- [EXERCISE DESCRIPTION] Every entry must be output exactly as it was written.
────────────────
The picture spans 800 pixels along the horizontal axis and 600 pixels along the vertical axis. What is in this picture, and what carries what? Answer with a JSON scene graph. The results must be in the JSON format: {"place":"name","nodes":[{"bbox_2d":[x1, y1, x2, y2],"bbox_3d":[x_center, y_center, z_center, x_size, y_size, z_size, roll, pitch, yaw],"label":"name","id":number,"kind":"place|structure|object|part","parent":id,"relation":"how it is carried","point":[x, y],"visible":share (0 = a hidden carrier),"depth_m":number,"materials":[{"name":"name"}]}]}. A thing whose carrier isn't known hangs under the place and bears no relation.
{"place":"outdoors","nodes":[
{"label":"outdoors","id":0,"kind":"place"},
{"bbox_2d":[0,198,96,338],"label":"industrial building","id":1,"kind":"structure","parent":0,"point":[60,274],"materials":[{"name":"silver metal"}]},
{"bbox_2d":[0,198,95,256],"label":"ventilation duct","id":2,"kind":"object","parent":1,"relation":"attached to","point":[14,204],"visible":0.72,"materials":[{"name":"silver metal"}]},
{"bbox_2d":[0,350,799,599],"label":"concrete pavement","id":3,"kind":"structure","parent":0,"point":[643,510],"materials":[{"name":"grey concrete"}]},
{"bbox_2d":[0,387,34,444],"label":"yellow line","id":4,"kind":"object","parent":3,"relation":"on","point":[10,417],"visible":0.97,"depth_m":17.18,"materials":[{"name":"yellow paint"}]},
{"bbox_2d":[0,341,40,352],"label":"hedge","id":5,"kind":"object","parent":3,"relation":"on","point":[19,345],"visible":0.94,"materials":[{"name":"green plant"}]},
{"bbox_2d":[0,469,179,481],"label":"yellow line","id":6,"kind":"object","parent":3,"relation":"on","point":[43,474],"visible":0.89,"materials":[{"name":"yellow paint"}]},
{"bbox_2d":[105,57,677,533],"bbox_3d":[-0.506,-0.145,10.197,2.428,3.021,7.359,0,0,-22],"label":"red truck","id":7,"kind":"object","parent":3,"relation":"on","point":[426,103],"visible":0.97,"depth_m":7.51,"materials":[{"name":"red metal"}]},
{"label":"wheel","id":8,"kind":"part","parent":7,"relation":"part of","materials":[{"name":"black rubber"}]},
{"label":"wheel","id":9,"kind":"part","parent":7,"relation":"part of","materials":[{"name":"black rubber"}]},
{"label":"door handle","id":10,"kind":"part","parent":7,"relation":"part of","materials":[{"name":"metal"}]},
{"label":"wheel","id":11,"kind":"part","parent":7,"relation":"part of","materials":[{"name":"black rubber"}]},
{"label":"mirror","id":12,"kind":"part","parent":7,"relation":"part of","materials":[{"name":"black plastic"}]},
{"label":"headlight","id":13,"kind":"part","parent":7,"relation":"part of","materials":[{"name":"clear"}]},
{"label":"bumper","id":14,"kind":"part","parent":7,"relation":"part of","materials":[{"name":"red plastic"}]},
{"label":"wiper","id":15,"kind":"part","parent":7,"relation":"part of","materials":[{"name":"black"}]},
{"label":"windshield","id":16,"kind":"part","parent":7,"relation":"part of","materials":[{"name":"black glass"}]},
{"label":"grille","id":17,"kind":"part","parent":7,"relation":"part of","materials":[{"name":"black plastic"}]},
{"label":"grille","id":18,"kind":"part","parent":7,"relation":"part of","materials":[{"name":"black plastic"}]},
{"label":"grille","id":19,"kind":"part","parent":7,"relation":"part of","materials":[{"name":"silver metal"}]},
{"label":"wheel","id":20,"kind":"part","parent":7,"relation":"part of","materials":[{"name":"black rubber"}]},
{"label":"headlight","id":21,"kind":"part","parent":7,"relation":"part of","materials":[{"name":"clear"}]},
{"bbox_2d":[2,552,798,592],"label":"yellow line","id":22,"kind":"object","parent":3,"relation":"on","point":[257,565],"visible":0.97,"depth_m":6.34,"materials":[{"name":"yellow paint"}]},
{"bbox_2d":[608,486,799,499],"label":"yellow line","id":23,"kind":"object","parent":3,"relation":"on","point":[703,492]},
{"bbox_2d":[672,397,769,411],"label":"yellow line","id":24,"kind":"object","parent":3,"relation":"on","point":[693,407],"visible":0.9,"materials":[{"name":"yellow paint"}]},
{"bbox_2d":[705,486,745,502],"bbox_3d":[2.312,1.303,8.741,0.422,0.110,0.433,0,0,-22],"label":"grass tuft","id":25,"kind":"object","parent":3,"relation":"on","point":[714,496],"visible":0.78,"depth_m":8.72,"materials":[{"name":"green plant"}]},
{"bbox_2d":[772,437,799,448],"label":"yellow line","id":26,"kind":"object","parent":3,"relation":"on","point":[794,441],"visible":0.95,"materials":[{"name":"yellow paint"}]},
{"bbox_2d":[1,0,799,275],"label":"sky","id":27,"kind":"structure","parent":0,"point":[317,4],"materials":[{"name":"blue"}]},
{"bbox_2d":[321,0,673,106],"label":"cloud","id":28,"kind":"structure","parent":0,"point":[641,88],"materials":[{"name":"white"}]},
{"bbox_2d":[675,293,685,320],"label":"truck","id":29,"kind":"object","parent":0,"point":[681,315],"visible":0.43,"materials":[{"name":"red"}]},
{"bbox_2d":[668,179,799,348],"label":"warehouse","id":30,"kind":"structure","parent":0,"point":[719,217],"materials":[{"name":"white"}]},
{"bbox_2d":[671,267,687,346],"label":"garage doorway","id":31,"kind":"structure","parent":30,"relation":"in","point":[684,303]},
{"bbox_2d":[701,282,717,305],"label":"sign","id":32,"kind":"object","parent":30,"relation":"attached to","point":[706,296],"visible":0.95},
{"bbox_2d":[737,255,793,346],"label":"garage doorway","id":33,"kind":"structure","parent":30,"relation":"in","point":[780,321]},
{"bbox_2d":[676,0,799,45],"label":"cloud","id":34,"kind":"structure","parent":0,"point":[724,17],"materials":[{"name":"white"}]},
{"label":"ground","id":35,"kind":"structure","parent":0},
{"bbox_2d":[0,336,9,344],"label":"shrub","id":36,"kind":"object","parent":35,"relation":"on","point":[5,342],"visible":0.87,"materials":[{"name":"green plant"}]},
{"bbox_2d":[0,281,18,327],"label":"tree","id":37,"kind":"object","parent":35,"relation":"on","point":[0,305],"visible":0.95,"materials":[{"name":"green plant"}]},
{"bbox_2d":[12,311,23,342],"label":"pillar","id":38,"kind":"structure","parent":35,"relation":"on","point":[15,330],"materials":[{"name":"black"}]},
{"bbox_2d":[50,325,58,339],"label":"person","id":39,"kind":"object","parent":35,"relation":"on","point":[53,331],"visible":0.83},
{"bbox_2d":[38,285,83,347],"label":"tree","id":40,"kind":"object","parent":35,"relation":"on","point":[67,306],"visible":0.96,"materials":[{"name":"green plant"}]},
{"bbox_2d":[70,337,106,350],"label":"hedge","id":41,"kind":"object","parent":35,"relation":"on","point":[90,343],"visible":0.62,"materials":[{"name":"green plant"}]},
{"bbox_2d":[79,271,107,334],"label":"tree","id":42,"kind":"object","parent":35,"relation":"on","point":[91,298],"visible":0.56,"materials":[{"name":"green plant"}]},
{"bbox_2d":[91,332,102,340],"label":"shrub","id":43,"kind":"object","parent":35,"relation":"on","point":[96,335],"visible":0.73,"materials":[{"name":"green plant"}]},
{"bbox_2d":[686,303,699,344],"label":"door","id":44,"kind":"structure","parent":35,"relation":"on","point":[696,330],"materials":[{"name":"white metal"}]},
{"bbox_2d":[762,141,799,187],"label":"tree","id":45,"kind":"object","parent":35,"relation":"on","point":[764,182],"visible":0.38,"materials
────────────────
- [ANSWER FOR THIS EXERCISE]
The picture spans 800 pixels along the horizontal axis and 600 pixels along the vertical axis. What is in this picture, and what carries what? Answer with a JSON scene graph. The results must be in the JSON format: {"place":"name","nodes":[{"bbox_2d":[x1, y1, x2, y2],"bbox_3d":[x_center, y_center, z_center, x_size, y_size, z_size, roll, pitch, yaw],"label":"name","id":number,"kind":"place|structure|object|part","parent":id,"relation":"how it is carried","point":[x, y],"visible":share (0 = a hidden carrier),"depth_m":number,"materials":[{"name":"name"}]}]}. A thing whose carrier isn't known hangs under the place and bears no relation.
{"place":"outdoors","nodes":[
{"label":"outdoors","id":0,"kind":"place"},
{"bbox_2d":[0,198,96,338],"label":"industrial building","id":1,"kind":"structure","parent":0,"point":[60,274],"materials":[{"name":"silver metal"}]},
{"bbox_2d":[0,198,95,256],"label":"ventilation duct","id":2,"kind":"object","parent":1,"relation":"attached to","point":[14,204],"visible":0.72,"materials":[{"name":"silver metal"}]},
{"bbox_2d":[0,350,799,599],"label":"concrete pavement","id":3,"kind":"structure","parent":0,"point":[643,510],"materials":[{"name":"grey concrete"}]},
{"bbox_2d":[0,387,34,444],"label":"yellow line","id":4,"kind":"object","parent":3,"relation":"on","point":[10,417],"visible":0.97,"depth_m":17.18,"materials":[{"name":"yellow paint"}]},
{"bbox_2d":[0,341,40,352],"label":"hedge","id":5,"kind":"object","parent":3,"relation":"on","point":[19,345],"visible":0.94,"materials":[{"name":"green plant"}]},
{"bbox_2d":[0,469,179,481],"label":"yellow line","id":6,"kind":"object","parent":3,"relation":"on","point":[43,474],"visible":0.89,"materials":[{"name":"yellow paint"}]},
{"bbox_2d":[105,57,677,533],"bbox_3d":[-0.506,-0.145,10.197,2.428,3.021,7.359,0,0,-22],"label":"red truck","id":7,"kind":"object","parent":3,"relation":"on","point":[426,103],"visible":0.97,"depth_m":7.51,"materials":[{"name":"red metal"}]},
{"label":"wheel","id":8,"kind":"part","parent":7,"relation":"part of","materials":[{"name":"black rubber"}]},
{"label":"wheel","id":9,"kind":"part","parent":7,"relation":"part of","materials":[{"name":"black rubber"}]},
{"label":"door handle","id":10,"kind":"part","parent":7,"relation":"part of","materials":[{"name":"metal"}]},
{"label":"wheel","id":11,"kind":"part","parent":7,"relation":"part of","materials":[{"name":"black rubber"}]},
{"label":"mirror","id":12,"kind":"part","parent":7,"relation":"part of","materials":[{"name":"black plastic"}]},
{"label":"headlight","id":13,"kind":"part","parent":7,"relation":"part of","materials":[{"name":"clear"}]},
{"label":"bumper","id":14,"kind":"part","parent":7,"relation":"part of","materials":[{"name":"red plastic"}]},
{"label":"wiper","id":15,"kind":"part","parent":7,"relation":"part of","materials":[{"name":"black"}]},
{"label":"windshield","id":16,"kind":"part","parent":7,"relation":"part of","materials":[{"name":"black glass"}]},
{"label":"grille","id":17,"kind":"part","parent":7,"relation":"part of","materials":[{"name":"black plastic"}]},
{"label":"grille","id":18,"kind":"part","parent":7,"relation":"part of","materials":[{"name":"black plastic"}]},
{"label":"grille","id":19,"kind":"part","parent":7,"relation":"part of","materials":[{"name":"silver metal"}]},
{"label":"wheel","id":20,"kind":"part","parent":7,"relation":"part of","materials":[{"name":"black rubber"}]},
{"label":"headlight","id":21,"kind":"part","parent":7,"relation":"part of","materials":[{"name":"clear"}]},
{"bbox_2d":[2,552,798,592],"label":"yellow line","id":22,"kind":"object","parent":3,"relation":"on","point":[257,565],"visible":0.97,"depth_m":6.34,"materials":[{"name":"yellow paint"}]},
{"bbox_2d":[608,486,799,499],"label":"yellow line","id":23,"kind":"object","parent":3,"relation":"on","point":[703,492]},
{"bbox_2d":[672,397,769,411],"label":"yellow line","id":24,"kind":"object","parent":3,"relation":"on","point":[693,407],"visible":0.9,"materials":[{"name":"yellow paint"}]},
{"bbox_2d":[705,486,745,502],"bbox_3d":[2.312,1.303,8.741,0.422,0.110,0.433,0,0,-22],"label":"grass tuft","id":25,"kind":"object","parent":3,"relation":"on","point":[714,496],"visible":0.78,"depth_m":8.72,"materials":[{"name":"green plant"}]},
{"bbox_2d":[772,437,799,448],"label":"yellow line","id":26,"kind":"object","parent":3,"relation":"on","point":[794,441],"visible":0.95,"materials":[{"name":"yellow paint"}]},
{"bbox_2d":[1,0,799,275],"label":"sky","id":27,"kind":"structure","parent":0,"point":[317,4],"materials":[{"name":"blue"}]},
{"bbox_2d":[321,0,673,106],"label":"cloud","id":28,"kind":"structure","parent":0,"point":[641,88],"materials":[{"name":"white"}]},
{"bbox_2d":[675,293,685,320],"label":"truck","id":29,"kind":"object","parent":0,"point":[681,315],"visible":0.43,"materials":[{"name":"red"}]},
{"bbox_2d":[668,179,799,348],"label":"warehouse","id":30,"kind":"structure","parent":0,"point":[719,217],"materials":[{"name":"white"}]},
{"bbox_2d":[671,267,687,346],"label":"garage doorway","id":31,"kind":"structure","parent":30,"relation":"in","point":[684,303]},
{"bbox_2d":[701,282,717,305],"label":"sign","id":32,"kind":"object","parent":30,"relation":"attached to","point":[706,296],"visible":0.95},
{"bbox_2d":[737,255,793,346],"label":"garage doorway","id":33,"kind":"structure","parent":30,"relation":"in","point":[780,321]},
{"bbox_2d":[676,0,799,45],"label":"cloud","id":34,"kind":"structure","parent":0,"point":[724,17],"materials":[{"name":"white"}]},
{"label":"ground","id":35,"kind":"structure","parent":0},
{"bbox_2d":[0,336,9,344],"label":"shrub","id":36,"kind":"object","parent":35,"relation":"on","point":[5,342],"visible":0.87,"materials":[{"name":"green plant"}]},
{"bbox_2d":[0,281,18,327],"label":"tree","id":37,"kind":"object","parent":35,"relation":"on","point":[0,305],"visible":0.95,"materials":[{"name":"green plant"}]},
{"bbox_2d":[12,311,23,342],"label":"pillar","id":38,"kind":"structure","parent":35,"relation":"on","point":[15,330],"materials":[{"name":"black"}]},
{"bbox_2d":[50,325,58,339],"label":"person","id":39,"kind":"object","parent":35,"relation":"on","point":[53,331],"visible":0.83},
{"bbox_2d":[38,285,83,347],"label":"tree","id":40,"kind":"object","parent":35,"relation":"on","point":[67,306],"visible":0.96,"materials":[{"name":"green plant"}]},
{"bbox_2d":[70,337,106,350],"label":"hedge","id":41,"kind":"object","parent":35,"relation":"on","point":[90,343],"visible":0.62,"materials":[{"name":"green plant"}]},
{"bbox_2d":[79,271,107,334],"label":"tree","id":42,"kind":"object","parent":35,"relation":"on","point":[91,298],"visible":0.56,"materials":[{"name":"green plant"}]},
{"bbox_2d":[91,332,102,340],"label":"shrub","id":43,"kind":"object","parent":35,"relation":"on","point":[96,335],"visible":0.73,"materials":[{"name":"green plant"}]},
{"bbox_2d":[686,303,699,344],"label":"door","id":44,"kind":"structure","parent":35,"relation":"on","point":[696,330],"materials":[{"name":"white metal"}]},
{"bbox_2d":[762,141,799,187],"label":"tree","id":45,"kind":"object","parent":35,"relation":"on","point":[764,182],"visible":0.38,"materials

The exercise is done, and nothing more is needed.